Outperformance: A Game-Changer for Returns
The three AI stocks worth considering are Nvidia (NVDA), Taiwan Semiconductor Manufacturing Company (TSM), and Alphabet (GOOG). While these companies are sizeable, the probability of becoming a millionaire from a modest investment in any of them might be limited. However, their potential to deliver returns that surpass the market averages makes them excellent candidates for accelerating your journey to wealth.
If you were to invest $500 each month into an S&P 500 fund, which has historically yielded about 10% annually, your investment would total about $1 million in roughly 29 years. If, however, you could enhance your returns to 13% annually, you could reach millionaire status about five years sooner.
This emphasizes the importance of identifying companies likely to outperform the market, thereby significantly speeding up your quest for financial success.
Huge Growth Potential from AI
Nvidia produces graphic processing units (GPUs) that are essential for training AI models and executing tasks once those models are live. Currently, Nvidia holds a dominant market position, and its remarkable growth trajectory is projected to continue. Analysts expect Nvidia's revenue to increase by 56% in the fiscal year ending January 2026 due to ongoing investments by major clients in AI.
Similarly, Taiwan Semiconductor Manufacturing Company, or TSMC, is a key player in the AI wave as it manufactures many chips that drive AI technology. Nvidia is one of TSMC's largest clients, but the company also serves various competitors in the AI space. TSMC's management anticipates tremendous growth over the next five years, projecting AI-related revenue to increase at a compound annual growth rate of 45%, with overall revenue climbing by nearly 20%. With a unique positioning in the chip sector, TSMC is well-equipped to gauge future demand, and when it forecasts chip demand to double in the coming years, it’s certainly worth investors’ attention.

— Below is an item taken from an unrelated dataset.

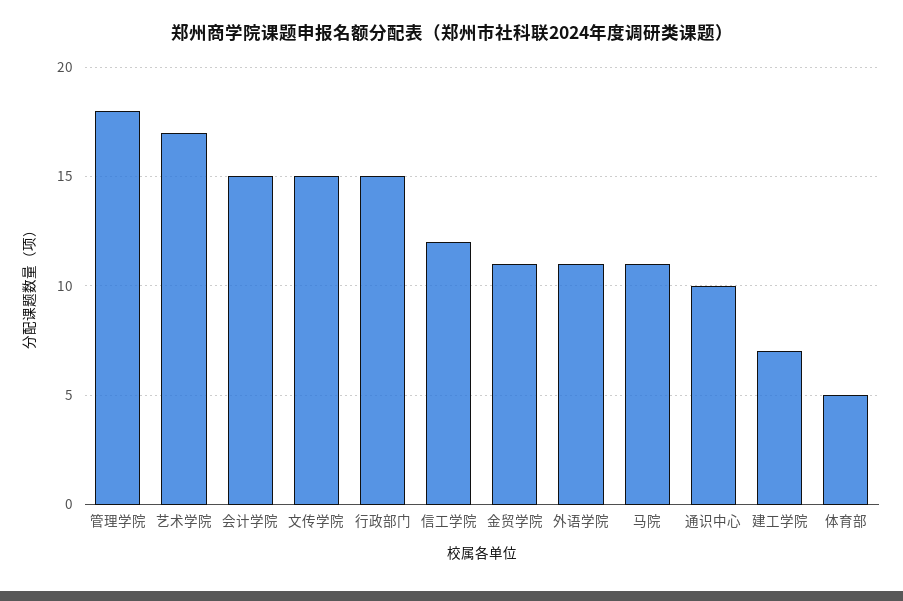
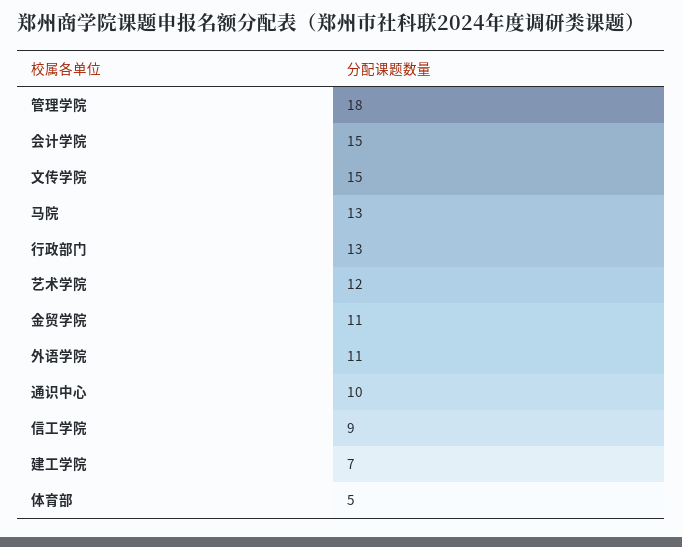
艺术学院: 17 -> 12
行政部门: 15 -> 13
信工学院: 12 -> 9
马院: 11 -> 13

While Alphabet primarily derives its income from advertising, through platforms like its search engine and YouTube, it is also a significant contender in the AI sector. Alphabet is incorporating AI into its advertising tools and is enhancing search results with AI capabilities. The most substantial growth from AI is coming from its cloud computing segment, Google Cloud. AI is a boon to cloud services since many companies lack the resources for large-scale computing infrastructure upfront.
As a result, many companies opt to rent the computational power they need via cloud providers like Google Cloud, which has led to tremendous growth in that sector. In the fourth quarter, Google Cloud revenue soared by 30%, establishing it as one of Alphabet's quickest-growing divisions. This balance allows Alphabet to benefit from both the growth potential of AI and cloud computing while enjoying the stability of its dominant advertising business.
After this recent market dip, all three companies are relatively inexpensive based on historical metrics.
While the Nasdaq has returned to levels seen in September, these stocks are trading at lower valuations than before. Both Alphabet and TSMC are currently priced at under 19 times their expected future earnings, substantially cheaper than the valuations of the Nasdaq and S&P 500. Nvidia’s valuation is only slightly higher than those two indexes, but this premium is justified given its rapid growth.
In conclusion, these three stocks represent excellent buying opportunities right now, and their reduced valuation increases the likelihood of outperforming the market over the long term.